Graphic courtesy caseyshead.com
This post and accompanying graphic have been excerpted, with permission, from caseyshead.com.
We’ve all been in one of those Super Bowl box pools. You know, the kind where you put a buck in the pot and are assigned a square on a 10×10 grid. Each square corresponds to a pair of numbers, one for the NFC team and one for the AFC team. The score at the end of each quarter determines which square wins a portion of the total pot. For instance, if the Seahawks lead the Broncos 17-14 at halftime, the person with 7 on the Seahawks axis and 4 on the Broncos axis wins the cash.
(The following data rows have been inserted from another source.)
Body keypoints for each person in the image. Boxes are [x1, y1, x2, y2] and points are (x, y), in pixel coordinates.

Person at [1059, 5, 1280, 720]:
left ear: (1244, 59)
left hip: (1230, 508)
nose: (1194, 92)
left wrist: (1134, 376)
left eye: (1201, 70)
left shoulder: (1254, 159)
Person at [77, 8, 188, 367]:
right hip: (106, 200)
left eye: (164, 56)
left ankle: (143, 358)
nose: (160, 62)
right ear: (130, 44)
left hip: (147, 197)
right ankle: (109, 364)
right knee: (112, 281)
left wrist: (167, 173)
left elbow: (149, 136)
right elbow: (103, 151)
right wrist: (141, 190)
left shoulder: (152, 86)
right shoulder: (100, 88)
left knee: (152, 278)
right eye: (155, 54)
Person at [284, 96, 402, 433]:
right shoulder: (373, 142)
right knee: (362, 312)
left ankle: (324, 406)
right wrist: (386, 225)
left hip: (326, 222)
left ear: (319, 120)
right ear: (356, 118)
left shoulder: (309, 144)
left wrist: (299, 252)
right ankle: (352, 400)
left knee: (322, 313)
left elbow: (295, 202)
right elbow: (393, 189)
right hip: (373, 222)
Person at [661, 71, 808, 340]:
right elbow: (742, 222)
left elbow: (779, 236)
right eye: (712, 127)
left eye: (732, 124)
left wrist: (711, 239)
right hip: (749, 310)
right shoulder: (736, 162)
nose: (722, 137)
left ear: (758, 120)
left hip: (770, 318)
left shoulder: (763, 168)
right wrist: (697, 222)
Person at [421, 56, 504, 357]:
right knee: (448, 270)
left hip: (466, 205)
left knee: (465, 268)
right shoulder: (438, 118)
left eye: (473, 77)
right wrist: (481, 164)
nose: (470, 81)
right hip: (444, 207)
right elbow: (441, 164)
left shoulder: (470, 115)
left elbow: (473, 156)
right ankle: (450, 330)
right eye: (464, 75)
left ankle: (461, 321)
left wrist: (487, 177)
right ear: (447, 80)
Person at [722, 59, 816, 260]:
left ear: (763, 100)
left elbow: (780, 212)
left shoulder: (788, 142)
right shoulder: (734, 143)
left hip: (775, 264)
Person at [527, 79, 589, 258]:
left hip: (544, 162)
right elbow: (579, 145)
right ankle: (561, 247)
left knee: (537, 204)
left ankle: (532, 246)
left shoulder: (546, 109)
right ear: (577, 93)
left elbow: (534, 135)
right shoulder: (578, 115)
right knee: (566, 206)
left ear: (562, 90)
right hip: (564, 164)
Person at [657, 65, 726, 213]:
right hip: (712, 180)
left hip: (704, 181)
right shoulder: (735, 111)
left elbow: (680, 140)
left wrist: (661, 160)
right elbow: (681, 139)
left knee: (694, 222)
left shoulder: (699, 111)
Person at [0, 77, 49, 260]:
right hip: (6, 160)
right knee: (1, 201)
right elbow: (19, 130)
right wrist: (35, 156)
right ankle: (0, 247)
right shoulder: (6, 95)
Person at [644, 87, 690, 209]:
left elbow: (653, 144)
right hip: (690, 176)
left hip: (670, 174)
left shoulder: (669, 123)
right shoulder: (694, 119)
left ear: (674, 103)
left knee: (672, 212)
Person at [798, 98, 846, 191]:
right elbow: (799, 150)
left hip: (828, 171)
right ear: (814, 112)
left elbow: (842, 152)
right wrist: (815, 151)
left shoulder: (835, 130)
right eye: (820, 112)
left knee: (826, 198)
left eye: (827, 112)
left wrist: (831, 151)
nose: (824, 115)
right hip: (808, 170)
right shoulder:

I’ve always wondered which squares were most likely to win. Logic tells you that a combination of 0s, 3s and 7s could be good, while 2s and 5s are not so good. So what squares are the best and which numbers should you hope to randomly draw? I looked at data for all NFL games played since the 2006-07 season to determine the answer to that question. The chart above consists of all 1,067 regular season and postseason games from 2006-07 through the 2013-14 playoffs. It represents the hit percentage for each pair (like-numbered squares are COMBINED in this table).
So what does this analysis tell us about this year’s big game? First of all, it tells me I wasted multiple hours proving to myself that 0, 3, 4 and 7 are good, and that if I get 2 or 5 I’m screwed. But based on the last four years of data, Super Bowl history and this year’s competing teams, I’ll go with quarter scores of DEN 7-3, DEN 10-6, DEN 17-13 and DEN 20-16.
But really, since I’ve NEVER been right, I’d be just as happy to see an early field goal and a couple of first quarter safeties, no further scoring, and four winning 5-2 quarters. Good luck!